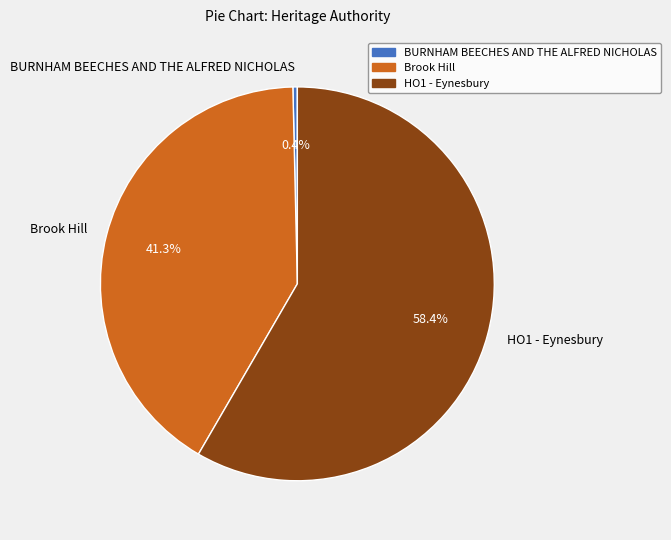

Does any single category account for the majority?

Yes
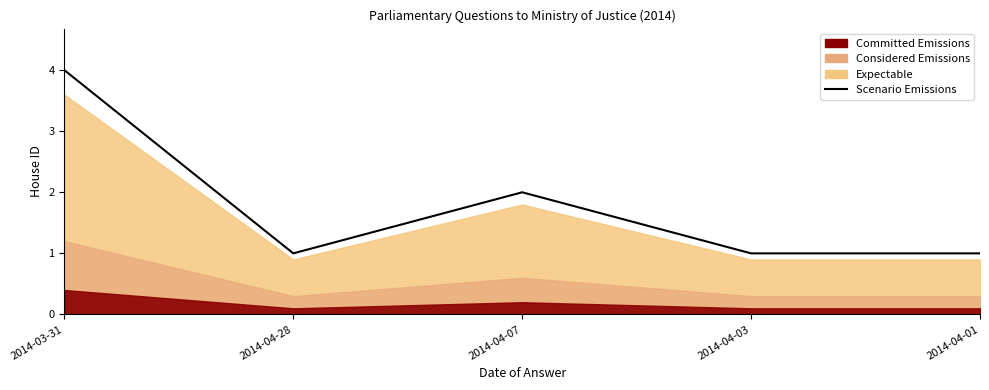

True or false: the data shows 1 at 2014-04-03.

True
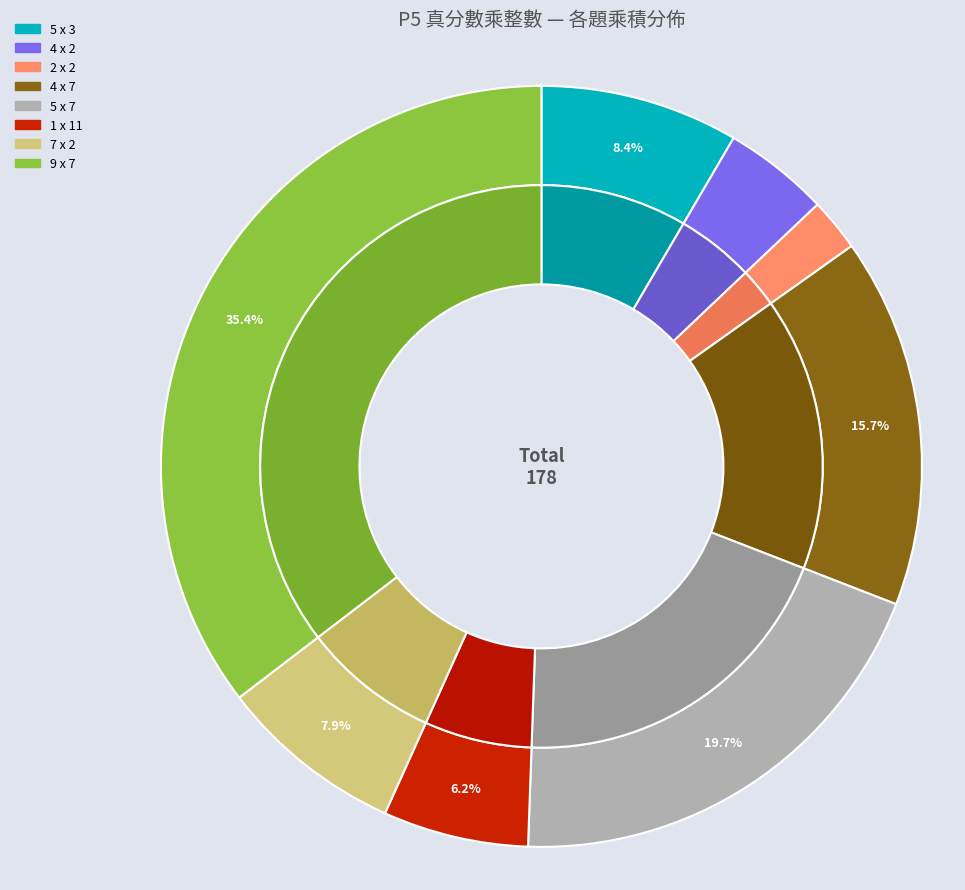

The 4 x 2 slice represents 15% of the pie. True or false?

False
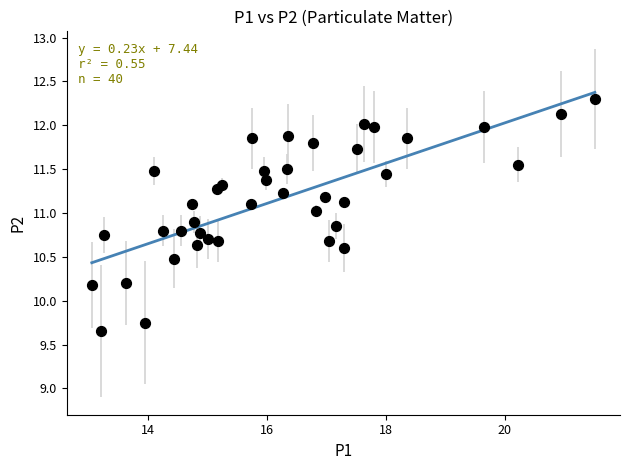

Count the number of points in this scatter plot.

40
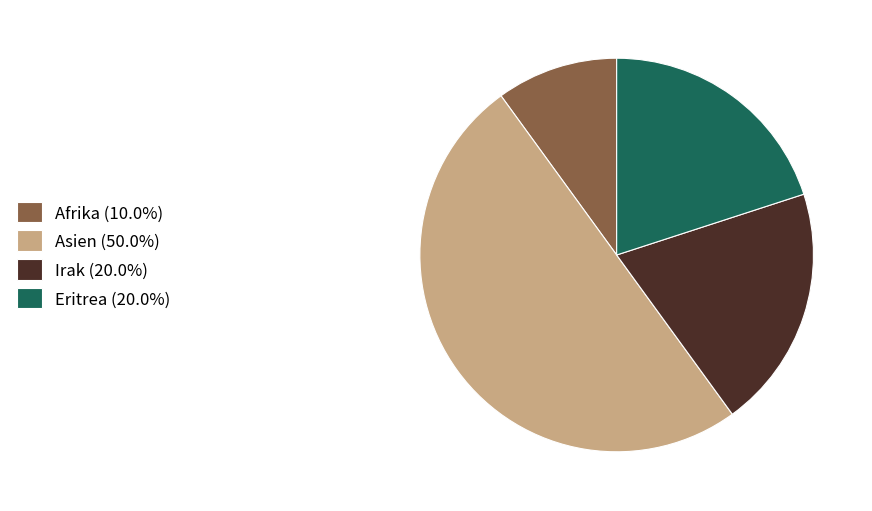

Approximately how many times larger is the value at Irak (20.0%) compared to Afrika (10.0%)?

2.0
####
*Brief*.
Rewrite all of the rows above as a numbered list, skipping blank lines and leaving out the pictures.

*Solution*.
1. Does any single category account for the majority?
2. Yes
3. True or false: the data shows 1 at 2014-04-03.
4. True
5. The 4 x 2 slice represents 15% of the pie. True or false?
6. False
7. Count the number of points in this scatter plot.
8. 40
9. Approximately how many times larger is the value at Irak (20.0%) compared to Afrika (10.0%)?
10. 2.0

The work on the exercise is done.